Unfortunately, Mr Dijsselbloem immediately made ill-advised comments to the FAZ that reinforced the argument for why we need a full-time President of the Eurogroup (PEG): in the polarised world of Eurozone governance, a national finance minister will always be either of the ‘North’ or of the ‘South’, either an austerity hawk or a spendthrift. Even though they may be able to act diplomatically for a few years, deep down, they are still likely to resent each other. Once you accuse one negotiating side of blowing their money on “drinks and women”, you can never be an impartial arbiter again.
Of course, Mr Dijsselbloem never was one. He was always beholden to his Prime Minister, at whose pleasure he served, his national parliament and his electorate. The structural incentives in place therefore prompted him to please his domestic audience rather than to do what is right for the Eurozone as a whole.
Instead, the Eurogroup President should be accountable to his fellow ministers, whose work he or she should direct, and to the European Parliament.

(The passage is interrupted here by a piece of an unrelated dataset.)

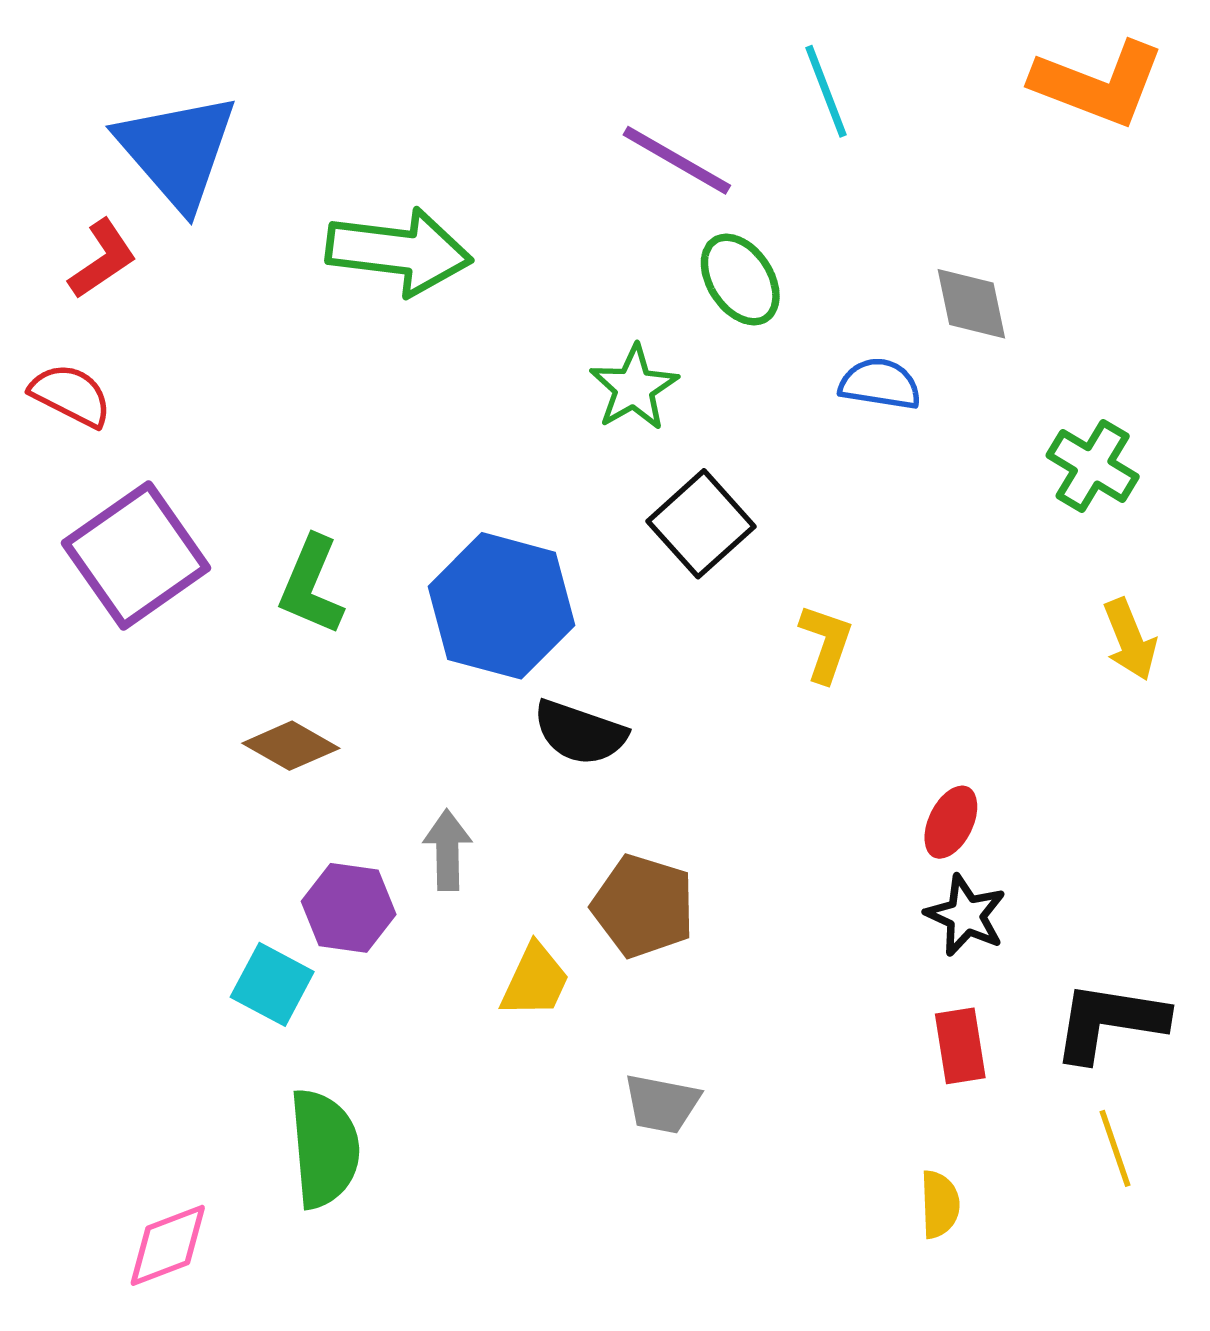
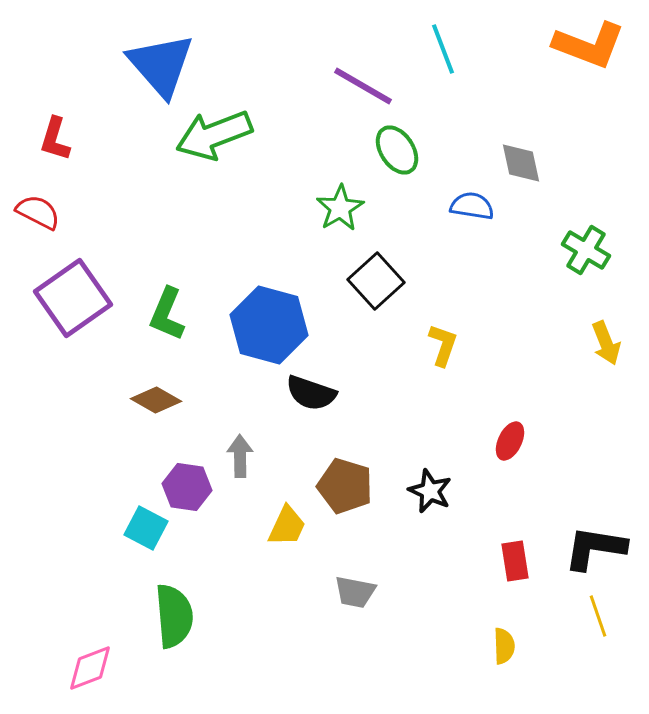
blue triangle: (177, 151) -> (161, 65), moved
green arrow: (399, 252) -> (214, 135), turned 152
red L-shape: (102, 259) -> (55, 139), turned 141
black star: (966, 915) -> (430, 491), moved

The accountability to the Parliament is necessary because the Eurogroup is mainly an executive body, as opposed to most Council formations which act as the upper chamber of the European legislature.
Additionally, the Eurogroup is notoriously opaque. A full-time PEG who reports to the Parliament’s Economic and Monetary Affairs Committee after each Eurogroup meeting would greatly enhance citizens’ and parliamentarians’ ability to scrutinise the Eurogroup’s work. Mr Dijsselbloem’s refusal this week to answer the Parliament’s questions on the Greek bailout is unacceptable, even if currently legal.
Finally, the Eurogroup should be institutionalised, with proper rules of procedure, document handling, and a physical address with actual spokespeople. We can no longer be governed by an informal club that does not even have formal decision-making powers.